A Survey of Gaussian Convolution Algorithms
A Survey of Gaussian Convolution Algorithms Documentation

Version 20131215 (Dec 15, 2013)
Pascal Getreuer, getre.nosp@m.uer@.nosp@m.cmla..nosp@m.ens-.nosp@m.cacha.nosp@m.n.fr, CMLA, ENS Cachan

Please cite IPOL article "A Survey of Gaussian Convolution Algorithms" if you publish results obtained with this software. This software was written by Pascal Getreuer and is distributed under the terms of the GPL or simplified BSD license. Future releases and updates will be posted at http://dev.ipol.im/~getreuer/code/.


This C source code accompanies with Image Processing On Line (IPOL) article "A Survey of Gaussian Convolution Algorithms" by Pascal Getreuer. The article and online demo can be found at http://www.ipol.im. This work surveys algorithms for computing and efficiently approximating Gaussian convolution,

\[ u(x)=(G_\sigma*f)(x):=\int_{\mathbb{R}^d}G_\sigma(x-y)f(y)\,dy,\]

where f is the input signal, u is the filtered signal, and $ G_\sigma $ is the Gaussian with standard deviation $ \sigma $,

\[ G_\sigma(x)=(2\pi\sigma^2)^{-d/2}\exp\left(-\frac{\lVert x \rVert_2^2}{2\sigma^2}\right). \]



This code is free software: you can redistribute it and/or modify it under, at your option, the terms of the GNU General Public License as published by the Free Software Foundation, either version 3 of the License, or (at your option) any later version, or the terms of the simplified BSD license.

You should have received a copy of these licenses along with this program. If not, see http://www.gnu.org/licenses/ and http://www.opensource.org/licenses/bsd-license.html.


A makefile makefile.gcc is included for compilation with GCC on Linux or MinGW+MSYS on Windows.

Compiling requires the FFTW3 Fourier transform library (libfftw) http://www.fftw.org/. For supporting additional image formats, the programs can optionally be compiled with libjpeg, libpng, and/or libtiff. Windows BMP images are always supported.

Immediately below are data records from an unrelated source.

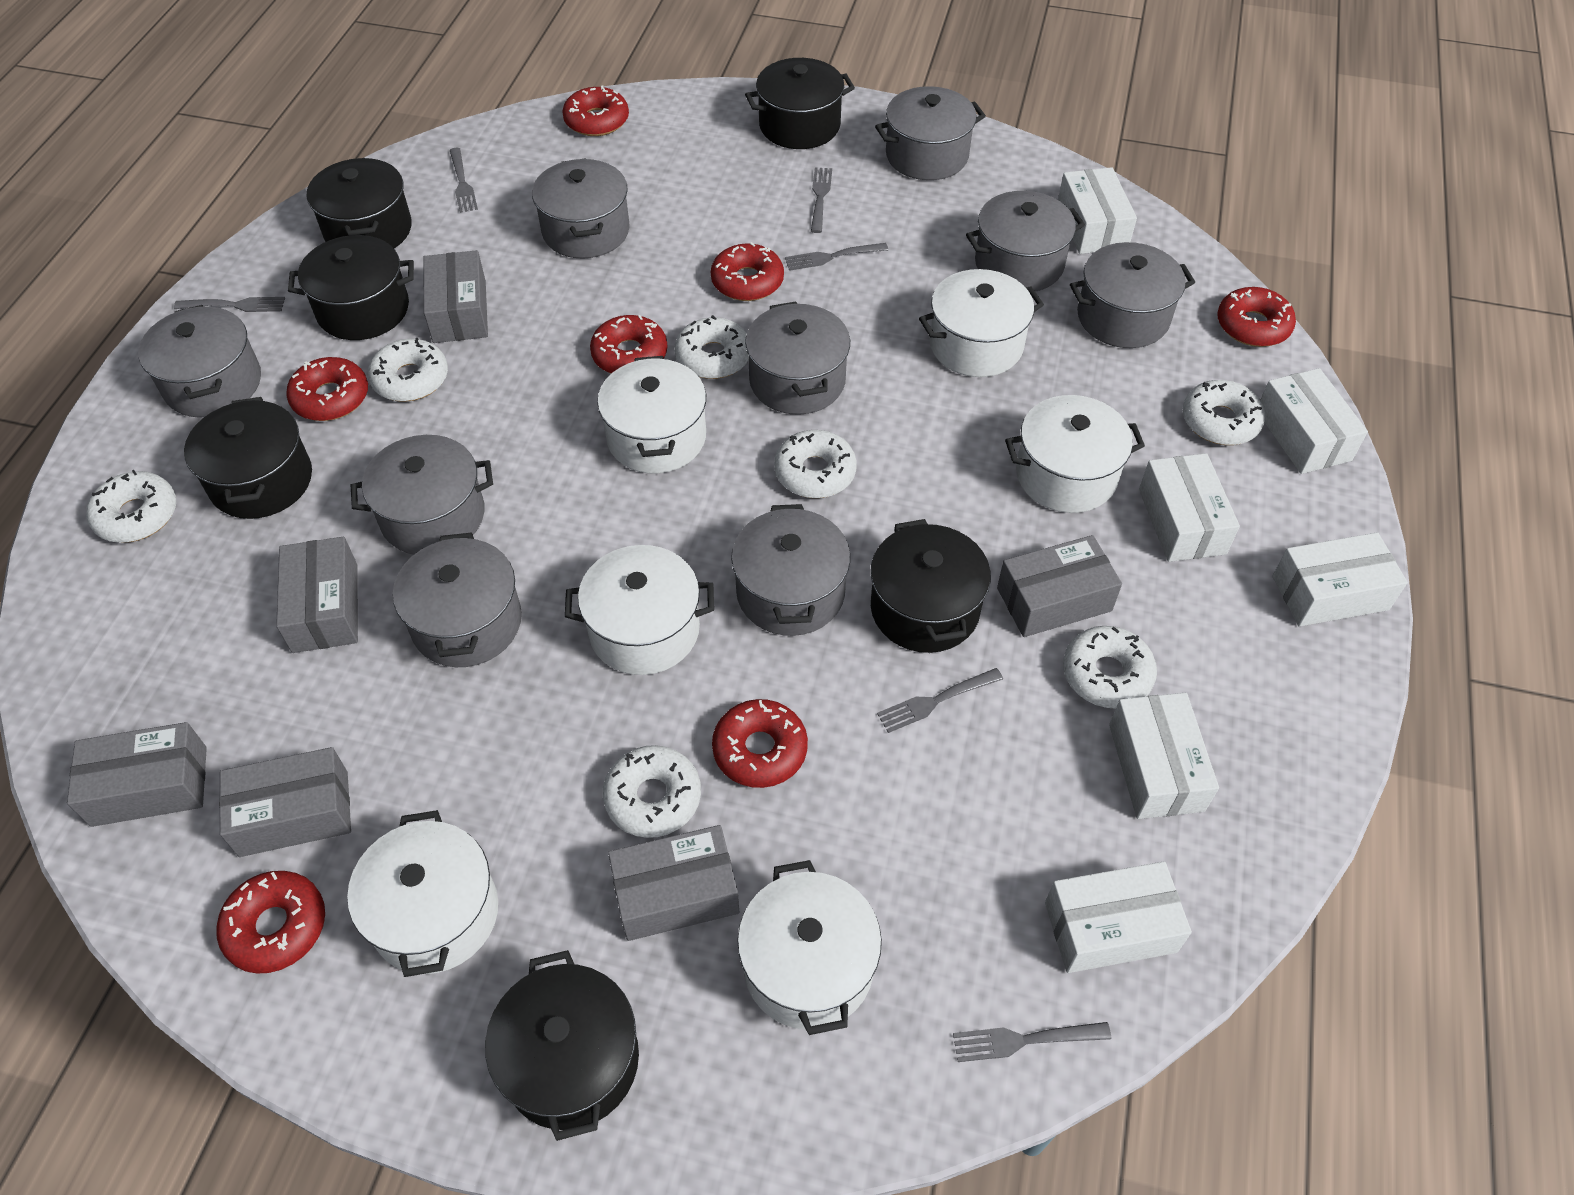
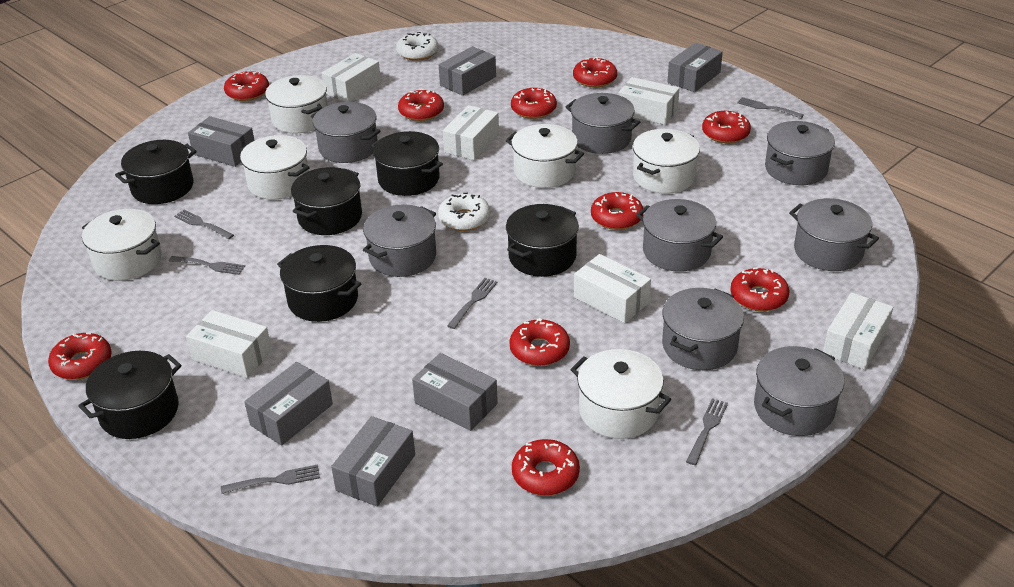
grey pot: [138,305,261,418] [350,435,493,555] [393,533,522,667] [532,158,630,259] [731,504,850,636] [745,302,850,415] [875,86,986,180] [966,191,1085,291] [1070,242,1195,348] = 9 -> [311,102,380,163] [363,204,436,277] [566,93,640,154] [636,199,723,272] [662,288,744,370] [754,346,844,436] [765,121,835,185] [789,198,879,271] = 8
red donut: [216,871,325,973] [286,357,368,421] [562,85,629,136] [590,315,667,373] [711,242,784,301] [712,699,808,788] [1217,287,1296,347] = 7 -> [48,333,112,380] [224,70,269,101] [398,89,444,121] [509,318,570,366] [511,88,557,119] [512,439,580,496] [573,57,617,87] [591,192,644,230] [702,111,751,143] [730,267,789,311] = 10
white donut: [86,470,176,543] [368,338,448,402] [603,745,701,838] [674,315,749,379] [774,430,857,498] [1063,626,1157,709] [1183,380,1265,445] = 7 -> [396,32,439,61] [438,193,490,231] = 2

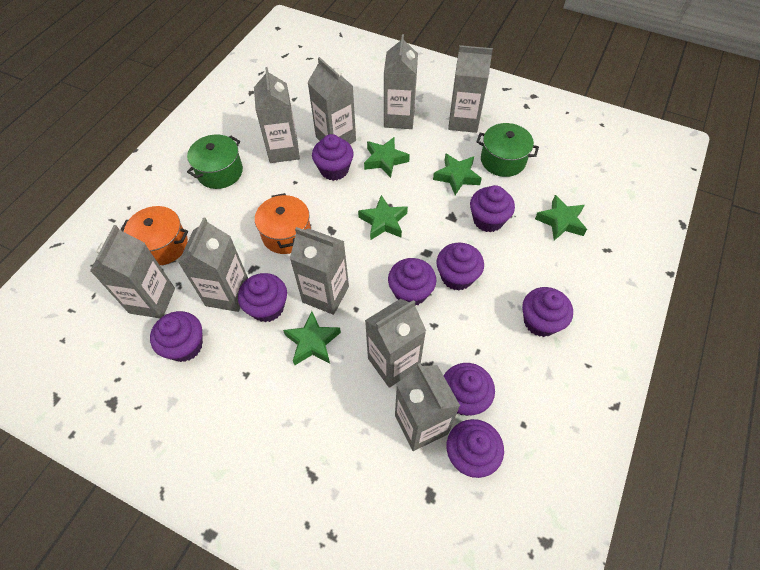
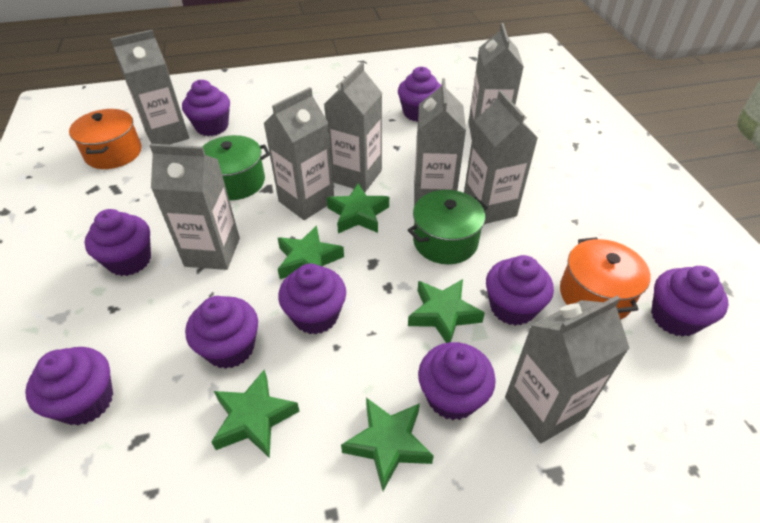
grey carton: [90,225,175,318] [178,217,248,312] [254,67,300,163] [290,227,349,315] [307,57,356,144] [365,299,426,388] [384,34,418,129] [395,363,460,451] [448,45,493,133] = 9 -> [111,30,189,145] [149,144,240,270] [264,87,334,220] [324,62,382,192] [414,78,466,206] [464,90,538,224] [469,23,524,139] [505,295,630,444] = 8

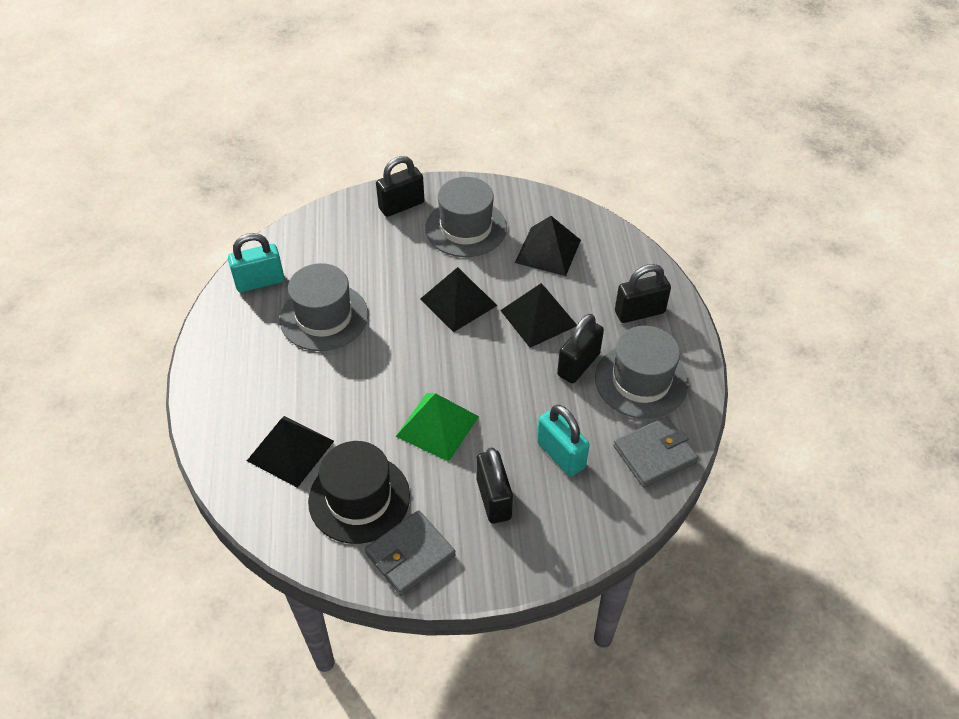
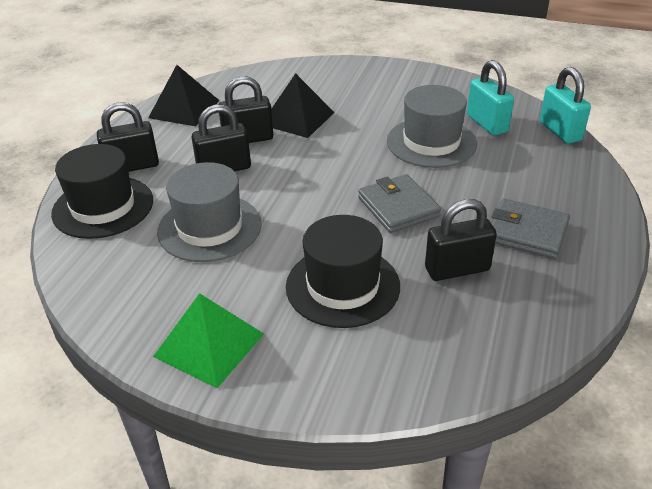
black hat: [308,441,410,544] = 1 -> [51,144,153,239] [286,215,400,328] = 2
black pyramid: [247,416,334,488] [420,267,498,332] [500,283,577,348] [515,216,581,276] = 4 -> [148,65,220,126] [271,73,335,138] = 2
grey hat: [280,263,368,351] [425,177,507,257] [595,326,688,419] = 3 -> [157,162,262,262] [387,85,477,168] = 2

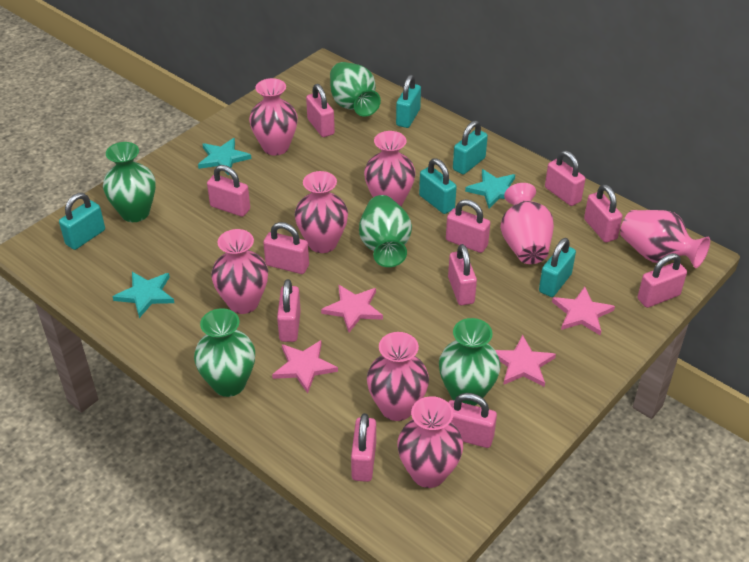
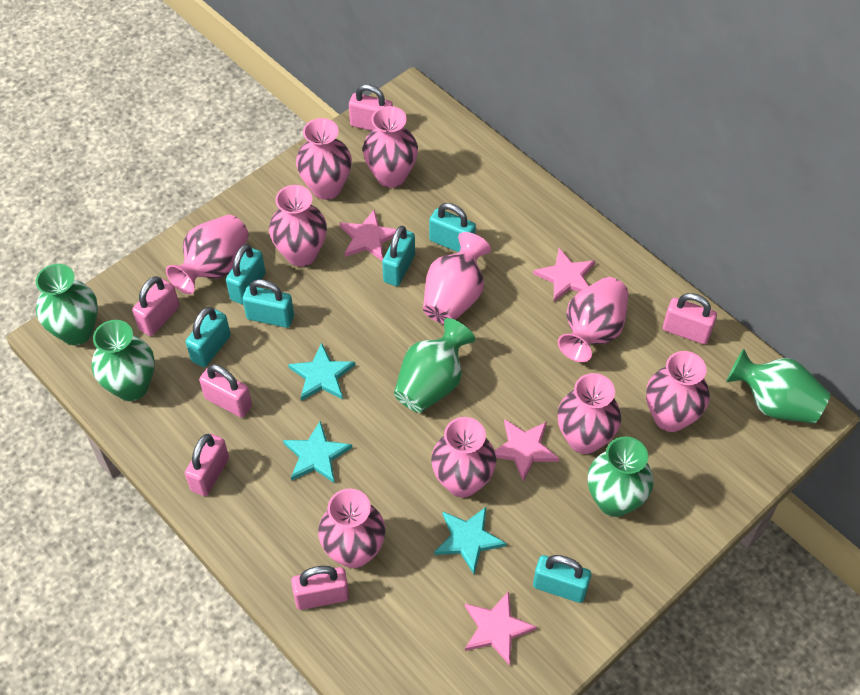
pink padlock: [207,165,250,217] [263,222,309,274] [277,279,301,342] [306,84,335,137] [351,413,376,482] [446,199,490,253] [448,244,477,305] [448,393,497,448] [545,151,585,206] [584,184,623,242] [638,253,687,308] = 11 -> [132,276,179,336] [185,433,229,496] [199,364,252,418] [291,566,349,610] [349,84,393,131] [663,293,717,344] = 6
pink vase: [211,229,268,314] [249,78,298,155] [295,171,348,253] [364,131,415,206] [367,332,429,421] [397,396,463,488] [500,183,554,264] [620,210,710,268] = 8 -> [166,215,249,294] [269,185,327,267] [296,118,352,200] [318,489,386,568] [363,106,418,188] [423,232,491,324] [431,417,496,497] [557,373,621,454] [558,277,629,362] [646,351,710,432] = 10
turquoise padlock: [59,193,105,250] [396,75,421,128] [419,158,457,214] [453,121,488,175] [539,238,576,297] = 5 -> [186,307,231,367] [226,244,266,305] [242,279,294,328] [382,226,415,286] [429,203,476,252] [533,555,591,603] = 6

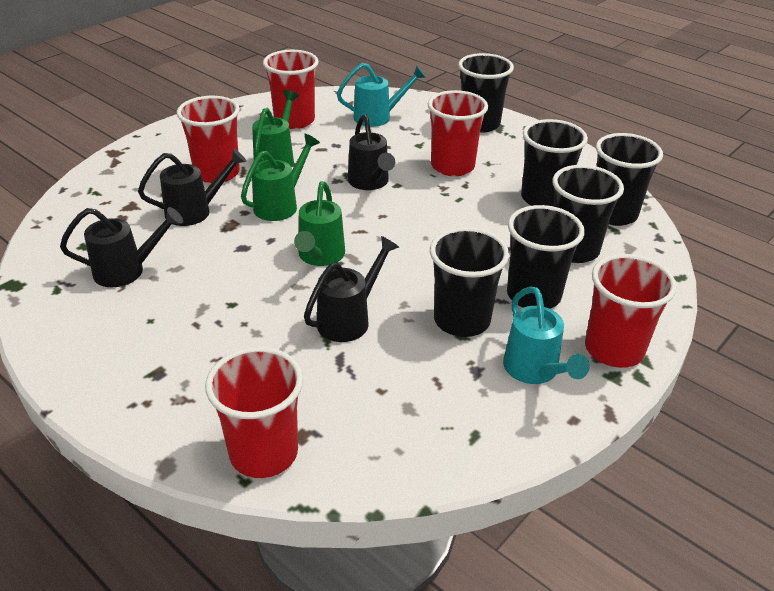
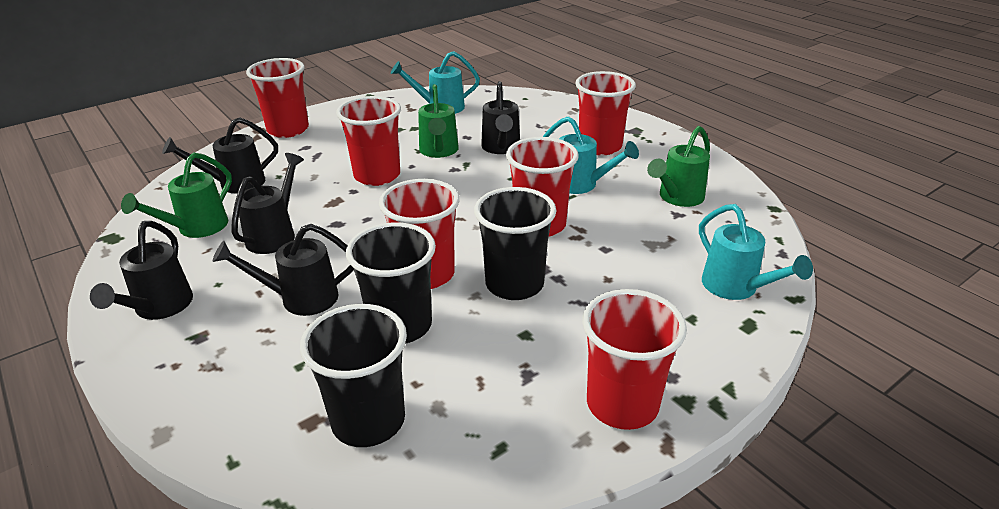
black cup: [430,227,509,337] [458,53,514,133] [507,205,585,309] [521,119,588,207] [552,165,624,263] [596,133,663,226] = 6 -> [300,304,407,447] [346,222,436,344] [474,187,556,300] = 3
black watering can: [60,207,183,287] [138,148,247,226] [304,236,399,342] [348,114,395,190] = 4 -> [90,221,193,320] [162,117,278,193] [212,224,354,316] [231,153,304,254] [481,81,520,154] = 5
red cup: [177,96,240,183] [205,347,303,478] [263,50,319,129] [428,90,488,176] [585,254,677,368] = 5 -> [246,58,309,138] [336,96,401,186] [379,179,460,289] [506,137,579,237] [575,71,636,155] [582,289,687,430] = 6
turquoise watering can: [337,63,426,127] [503,286,590,384] = 2 -> [391,51,480,114] [543,116,639,194] [699,204,813,300] = 3

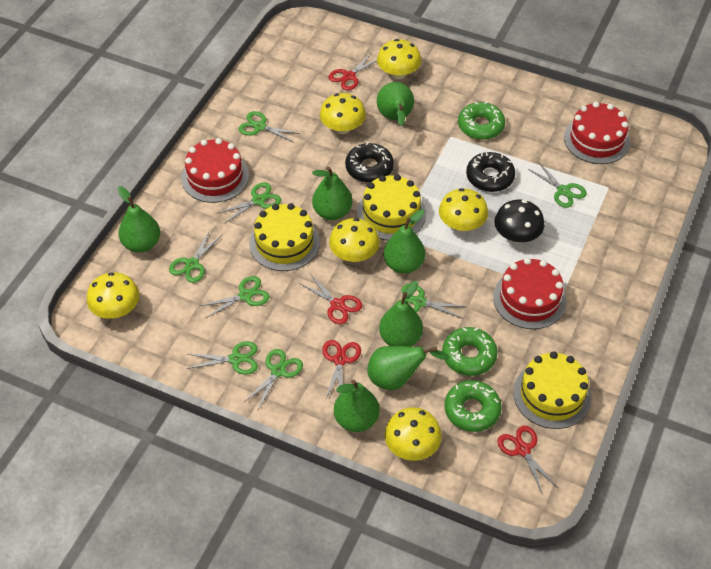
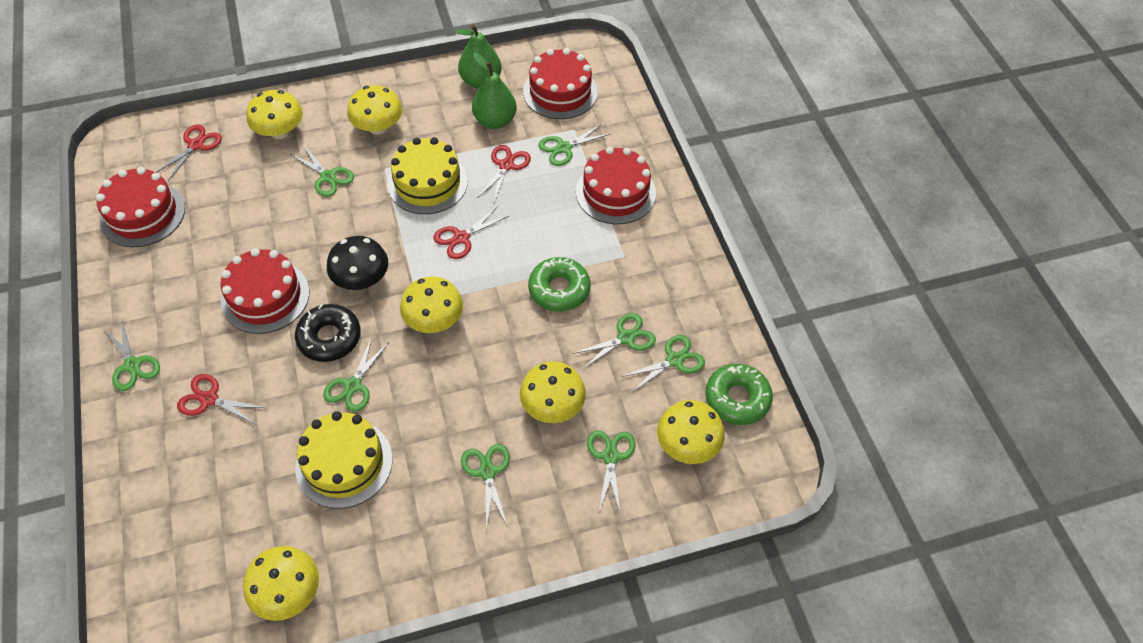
black donut: [345,142,394,183] [466,152,515,192] = 2 -> [295,304,361,362] = 1
green donut: [442,327,498,376] [444,380,502,432] [458,101,505,140] = 3 -> [528,257,591,312] [705,364,773,425] = 2
green pear: [118,186,160,252] [312,167,352,220] [334,380,380,432] [367,346,449,390] [377,82,414,125] [379,281,423,347] [383,210,425,274] = 7 -> [456,24,502,89] [472,53,517,129] = 2
red cake: [181,138,249,203] [493,258,567,329] [564,102,630,164] = 3 -> [96,167,185,247] [221,248,309,334] [523,48,598,119] [576,147,656,224] = 4
yellow cake: [249,203,320,271] [357,174,426,241] [513,351,592,429] = 3 -> [295,411,393,509] [387,137,468,214] = 2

Please see the readme for more detailed instructions.



The gaussian_demo.c program applies 2D convolution using any algorithm on an image.

gaussian_demo [options] <input> <output>

where <input> and <output> are BMP files (JPEG, PNG, or TIFF files can also be used if the program is compiled with libjpeg, libpng, and/or libtiff).

The algorithm and Gaussian standard deviation are configured through the command line options:

Option Description
-a <algo> algorithm to use, choices listed below
-s <number> sigma, standard deviation of the Gaussian
-K <number> specifies number of steps (box, ebox, sii, am)
-t <number> accuracy tolerance (fir, am, deriche, vyv)

Specified with the -a <algo> option, choices of algorithm are

<algo> Description
fir FIR approximation, tol = kernel accuracy
dct DCT-based convolution
box box filtering, K = # passes
ebox extended box filtering, K = # passes
sii stacked integral images, K = # boxes
am Alvarez-Mazorra using regression on q, K = # passes
deriche Deriche recursive filtering, K = order
vyv Vliet-Young-Verbeek recursive filtering, K = order


The gaussian_bench.c program tests the speed, accuracy, and impulse response of any of the Gaussian convolution algorithms.

gaussian_bench [bench type] [options]

The program can run three different bench types:

Bench type Description
speed measure computation time
accuracy measure $ \ell^\infty $ operator norm error
impulse compute impulse response, written to bench.out

The algorithm and Gaussian standard deviation are specified using the same options as with the gaussian_demo program. Additionally, the following options configure the benchmark:

Option Description
-N <number> signal length
-r <number> (for speed bench) number of runs
-n <number> (for impulse bench) position of the impulse


# Perform Gaussian convolution on the image einstein.png
./gaussian_demo -s 5 -a deriche -K 3 -t 1e-6 einstein.png blurred.png

# Compute the L^infty operator error
./gaussian_bench accuracy -N 1000 -s 5 -a deriche -K 3 -t 1e-6

Further examples of using these programs are included in the shell scripts demo.sh and bench.sh.